La crisi dell’Ipcc, dal Nobel ai dubbi dei dati sul clima.

All’Onu meno dogmi e più analisi.L’Olanda lo chiede agli scienziati

Pochi giorni fa, sul sito internet del Knmi, l’Istituto meteorologico olandese, considerato uno dei più seri al mondo, è comparso un breve documento nel quale si chiedeva all’Ipcc, il panel di scienziati dell’Onu che studia l’impatto delle attività umane sul clima, di cambiare rotta adeguandosi ai tempi, cambiando alcuni dei principi costitutivi, di rendere i propri report meno prolissi e in generale di essere più trasparente nella redazione degli stessi. Un passaggio del documento, in particolare (ripreso in Italia dal blog Climatemonitor), sorprende: “Riteniamo che limitare lo scopo dell’Ipcc al cambiamento climatico indotto dall’uomo sia indesiderabile, specialmente perché la componente naturale del cambiamento climatico è una parte cruciale del totale della comprensione del sistema climatico, includendo anche il cambiamento climatico indotto dall’uomo. L’Olanda è anche dell’opinione che la parola ‘esaustivo’ potrebbe dover essere cancellata, in quanto produrre degli assessment esaustivi diventa virtualmente impossibile con la continua espansione del volume della conoscenza e l’Ipcc potrebbe essere più incisivo producendo report su argomenti di natura nuova e controversa”.

Sono lontani i tempi in cui qualsiasi studio provenisse dal panel dell’Onu era preso come verità indiscutibile. Era il 2007, e in accoppiata con l’ex vicepresidente americano Al Gore l’Ipcc vinceva il Nobel per la Pace: la lotta al clima che cambia per colpa dell’uomo era la missione dell’umanità per i decenni a venire, e chi ne criticava i dogmi era un negazionista. Finita l’ubriacatura, però, l’Ipcc ha cominciato a perdere l’aura di infallibilità: topiche clamorose (la più nota quella sui ghiacciai dell’Himalaya che si sarebbero sciolti in pochi anni, poi corretta con tanto di scuse), accuse al presidente Pachauri di essere più interessato alla gestione di soldi e potere che alla salvezza del pianeta, e un numero sempre più crescente di ricerche e studi che contraddicevano molte certezze. Gli stessi dati, inseriti in altri modelli matematici danno risultati molto diversi tra loro, la raccolta capillare delle temperature non evidenzia un aumento delle stesse da oltre un decennio, le proiezioni sul clima che si sarebbe surriscaldato non si sono avverate, fino alla recente smentita del grafico più noto a chi segue questi temi: quello della “mazza da hockey”, che dimostrerebbe come a partire dagli ultimi anni del secolo scorso le temperature globali siano schizzate verso l’alto dopo secoli di sostanziale uniformità.
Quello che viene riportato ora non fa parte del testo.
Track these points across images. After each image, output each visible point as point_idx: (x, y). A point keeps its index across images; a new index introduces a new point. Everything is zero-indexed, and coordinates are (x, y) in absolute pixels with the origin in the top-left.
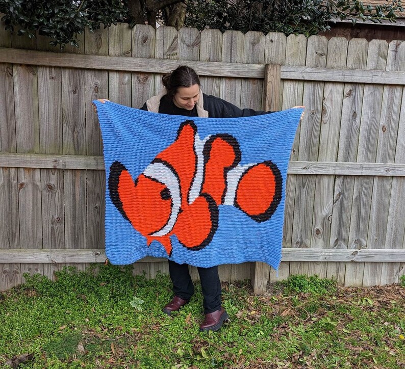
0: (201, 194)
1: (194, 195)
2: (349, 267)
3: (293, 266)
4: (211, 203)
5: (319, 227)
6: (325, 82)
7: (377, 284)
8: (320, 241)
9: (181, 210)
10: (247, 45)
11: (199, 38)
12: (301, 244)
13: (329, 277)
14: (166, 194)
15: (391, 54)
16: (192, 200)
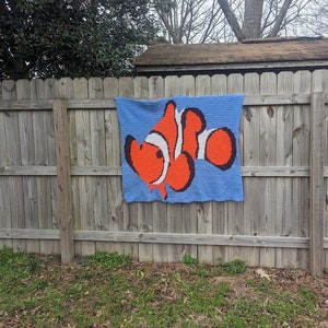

Quest’ultima richiesta, arrivata tramite l’istituto olandese del clima (non una congrega di scettici, per intenderci) è l’ultimo segnacolo di una crisi di credibilità ormai difficile da salvare, nonostante le ultime aperture che lo stesso Ipcc ha fatto a scienziati e studiosi meno allineati con il pensiero “catastrofista”. Più in generale c’è una crisi della gestione dei dati, la fine del mito della fissazione di un benchmark.

Le incongruenze all’Ilva

La vicenda dell’Ilva, seppur diversa, palesa un problema analogo: non esiste un canone della decenza ambientale (mercoledì sul Giornale Vittorio Feltri ha messo in evidenza alcune incongruenze chiare, prima

fra tutte il dato per cui Taranto è 46esima nella classifica delle città più inquinate d’Italia). Allo stesso modo non esiste un canone della decenza climatica, e la richiesta olandese di aprire l’Ipcc alla pubblicazione di studi più “controversi” e di considerare anche le variazioni naturali del clima (cosa per cui qualche anno fa si rischiava la quarantena ideologica) lo dimostra.
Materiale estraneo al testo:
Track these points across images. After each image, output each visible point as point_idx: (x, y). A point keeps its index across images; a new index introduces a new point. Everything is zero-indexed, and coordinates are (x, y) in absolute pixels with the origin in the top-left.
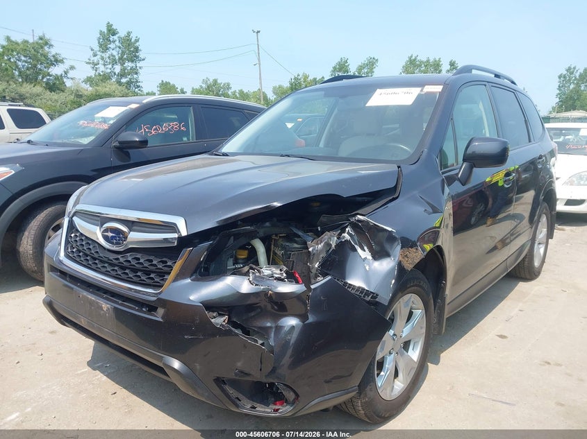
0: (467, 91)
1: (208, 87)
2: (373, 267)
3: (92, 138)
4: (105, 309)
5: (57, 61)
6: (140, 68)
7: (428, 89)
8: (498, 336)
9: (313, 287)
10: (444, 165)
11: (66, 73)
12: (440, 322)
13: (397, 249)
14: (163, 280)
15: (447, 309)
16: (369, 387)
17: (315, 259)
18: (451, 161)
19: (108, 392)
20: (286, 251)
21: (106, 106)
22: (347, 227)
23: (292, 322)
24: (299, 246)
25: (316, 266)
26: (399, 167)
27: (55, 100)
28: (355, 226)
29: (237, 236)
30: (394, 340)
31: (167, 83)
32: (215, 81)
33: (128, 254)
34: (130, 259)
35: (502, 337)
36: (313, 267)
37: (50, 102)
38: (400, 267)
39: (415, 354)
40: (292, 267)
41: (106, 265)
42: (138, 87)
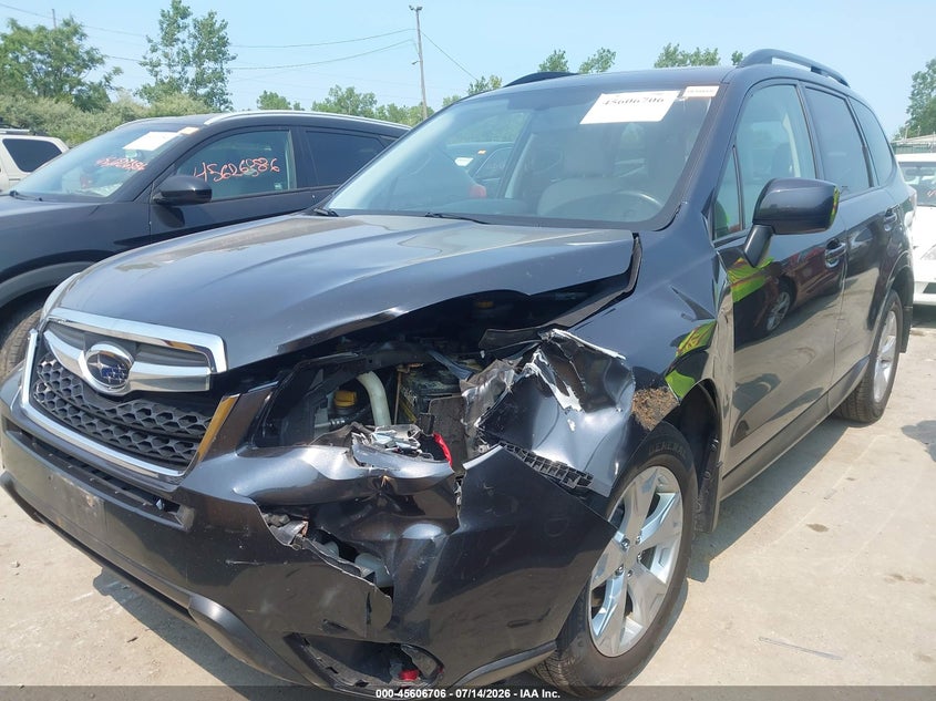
0: (760, 97)
1: (339, 100)
2: (582, 425)
3: (117, 187)
4: (91, 504)
5: (93, 60)
6: (229, 71)
7: (692, 92)
8: (811, 526)
9: (467, 466)
10: (719, 230)
11: (108, 80)
12: (708, 511)
13: (629, 393)
14: (189, 452)
15: (722, 485)
16: (576, 640)
17: (474, 410)
18: (732, 220)
19: (121, 638)
20: (421, 397)
21: (145, 132)
22: (534, 350)
23: (428, 532)
24: (445, 387)
25: (476, 425)
26: (635, 235)
27: (92, 124)
28: (551, 349)
29: (329, 369)
30: (624, 549)
31: (274, 96)
32: (351, 91)
33: (132, 403)
34: (134, 411)
35: (818, 528)
36: (471, 426)
37: (82, 129)
38: (633, 426)
39: (662, 571)
40: (431, 427)
41: (95, 421)
42: (225, 102)
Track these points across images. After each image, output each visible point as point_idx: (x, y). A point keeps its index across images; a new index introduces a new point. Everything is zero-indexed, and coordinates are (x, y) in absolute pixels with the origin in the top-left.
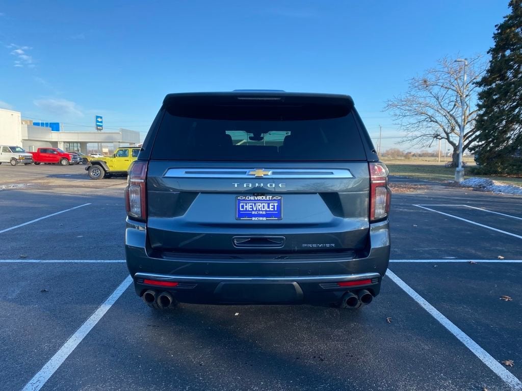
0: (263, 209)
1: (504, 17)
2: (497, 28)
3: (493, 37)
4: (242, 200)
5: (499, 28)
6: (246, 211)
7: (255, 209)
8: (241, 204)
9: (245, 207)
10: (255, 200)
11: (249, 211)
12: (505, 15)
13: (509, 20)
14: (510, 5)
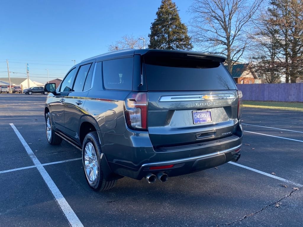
0: (204, 117)
1: (155, 20)
2: (152, 24)
3: (150, 29)
4: (195, 113)
5: (153, 24)
6: (198, 119)
7: (201, 117)
8: (195, 115)
9: (197, 116)
10: (201, 112)
11: (199, 119)
12: (155, 19)
13: (157, 21)
14: (156, 14)
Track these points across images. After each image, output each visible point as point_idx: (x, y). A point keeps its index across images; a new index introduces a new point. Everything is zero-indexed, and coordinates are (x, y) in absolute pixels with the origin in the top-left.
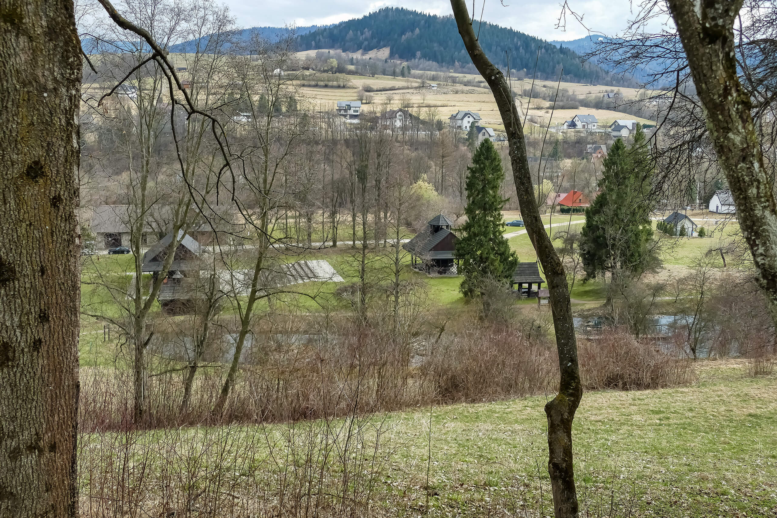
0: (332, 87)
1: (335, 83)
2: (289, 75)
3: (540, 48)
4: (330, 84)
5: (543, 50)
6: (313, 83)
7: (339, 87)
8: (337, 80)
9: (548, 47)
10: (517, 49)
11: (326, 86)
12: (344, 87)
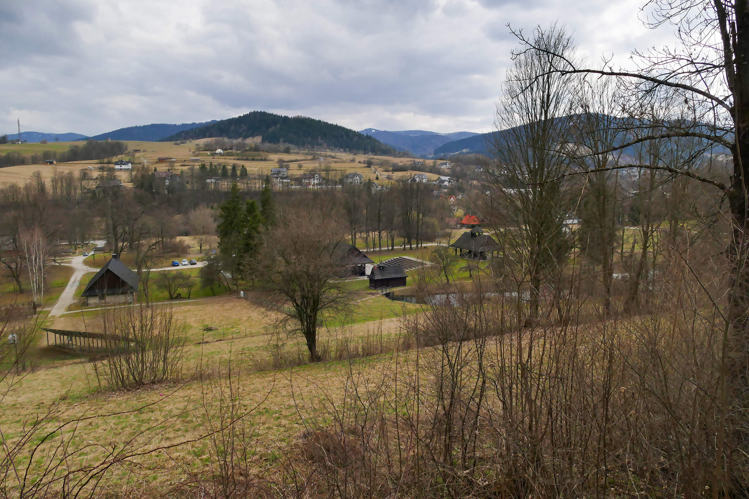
0: (258, 160)
1: (259, 158)
2: (227, 153)
3: (356, 136)
4: (256, 158)
5: (357, 137)
6: (245, 158)
7: (261, 160)
8: (259, 155)
9: (358, 135)
10: (342, 136)
11: (253, 160)
12: (265, 160)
Il columnist del Wall Street Journal Matt Ridley, salutando i suoi lettori nella sua ultima rubrica, ha spiegato bene che “si può anche seguire la massa, ma non perché è la massa”. Contano le prove, ha scritto Ridley, non il consenso. Per anni, invece, a chi poneva dubbi riguardo la correlazione tra attività umane e aumento della temperatura veniva detto che la maggioranza la pensava così, che il consenso – mostro mitologico che tutto divora – era ampio, c’era poco da discutere. Dopo avere letto due studi fondamentali, Ridley si era convinto sinceramente che il global warming fosse un pericolo serio. Col passare del tempo, però, è emerso che entrambi gli studi si basavano su dati parziali, quando non proprio sbagliati. Dopo che l’Università dell’East Anglia (la più ascoltata in tema di clima) ha ammesso l’errore, Ridley si è ricreduto.